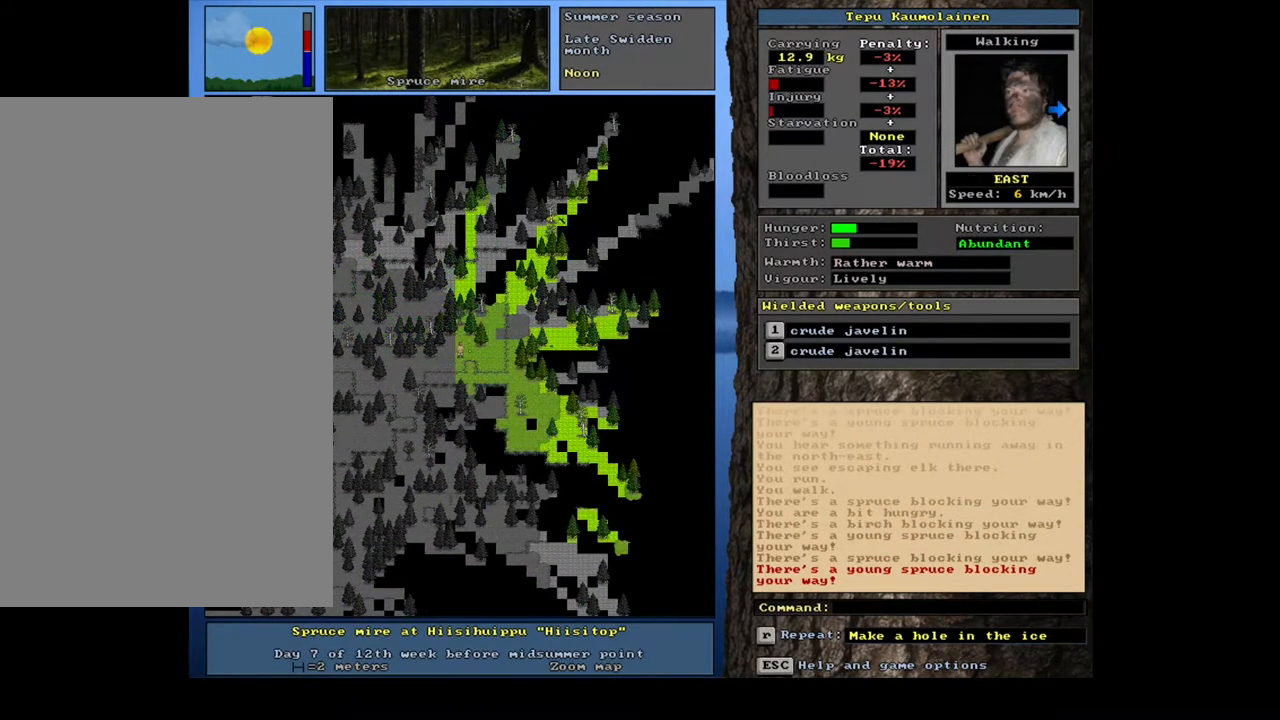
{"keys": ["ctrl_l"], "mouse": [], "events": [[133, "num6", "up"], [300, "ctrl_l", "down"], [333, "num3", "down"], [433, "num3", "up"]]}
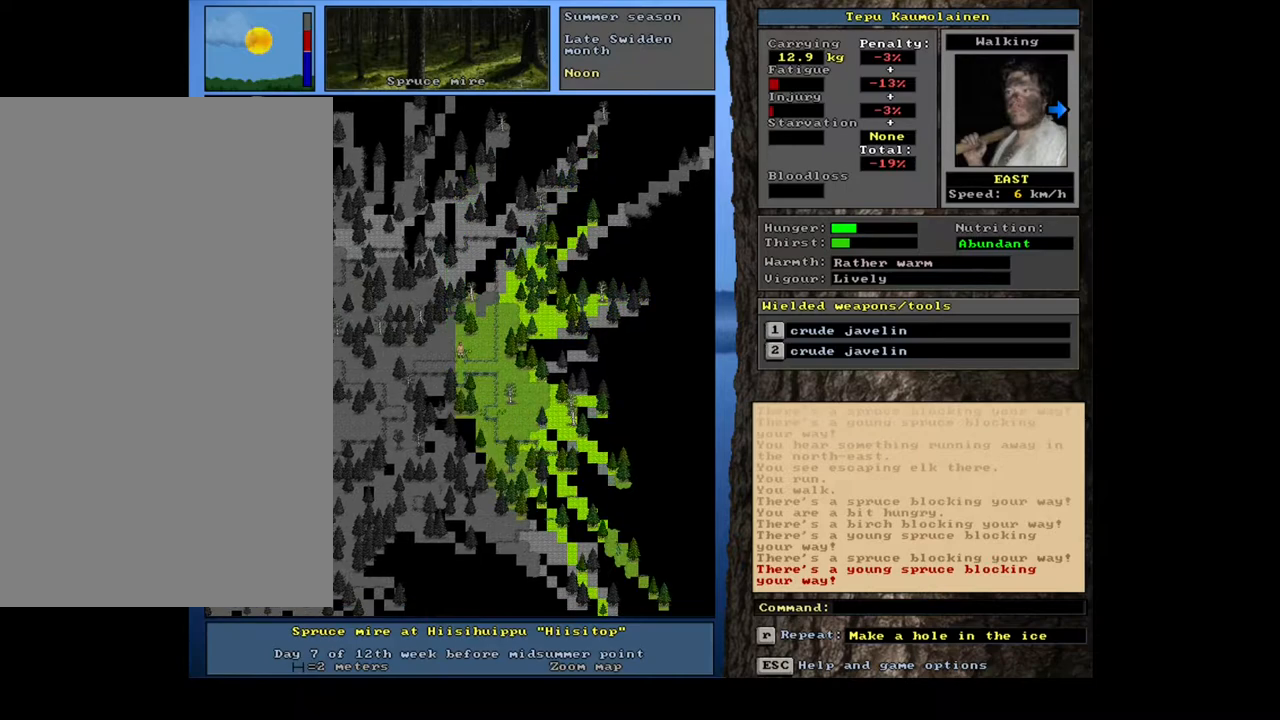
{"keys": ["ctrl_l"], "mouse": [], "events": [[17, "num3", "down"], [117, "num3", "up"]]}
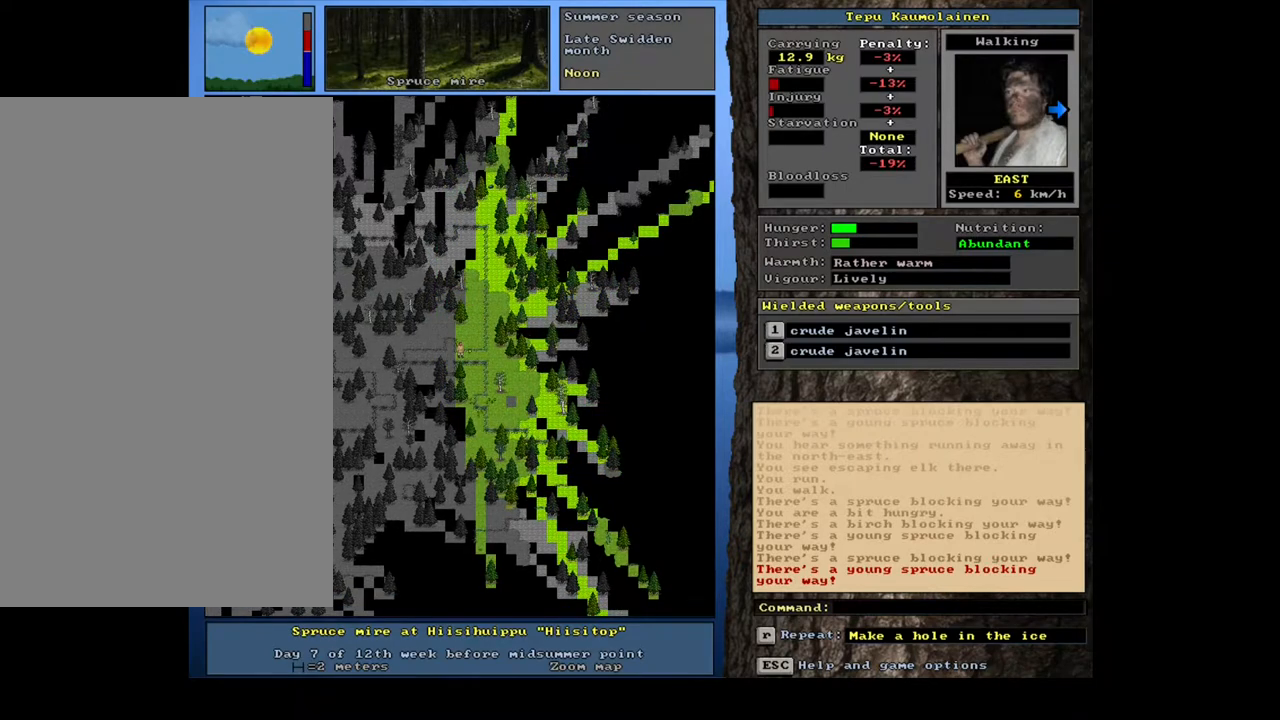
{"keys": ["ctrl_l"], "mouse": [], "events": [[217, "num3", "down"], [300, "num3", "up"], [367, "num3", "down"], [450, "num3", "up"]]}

****************************************

Print the listing exactly. No pictures belong in the copy.

__Answer section__
{"keys": ["ctrl_l"], "mouse": [], "events": [[133, "num6", "up"], [300, "ctrl_l", "down"], [333, "num3", "down"], [433, "num3", "up"]]}
{"keys": ["ctrl_l"], "mouse": [], "events": [[17, "num3", "down"], [117, "num3", "up"]]}
{"keys": ["ctrl_l"], "mouse": [], "events": [[217, "num3", "down"], [300, "num3", "up"], [367, "num3", "down"], [450, "num3", "up"]]}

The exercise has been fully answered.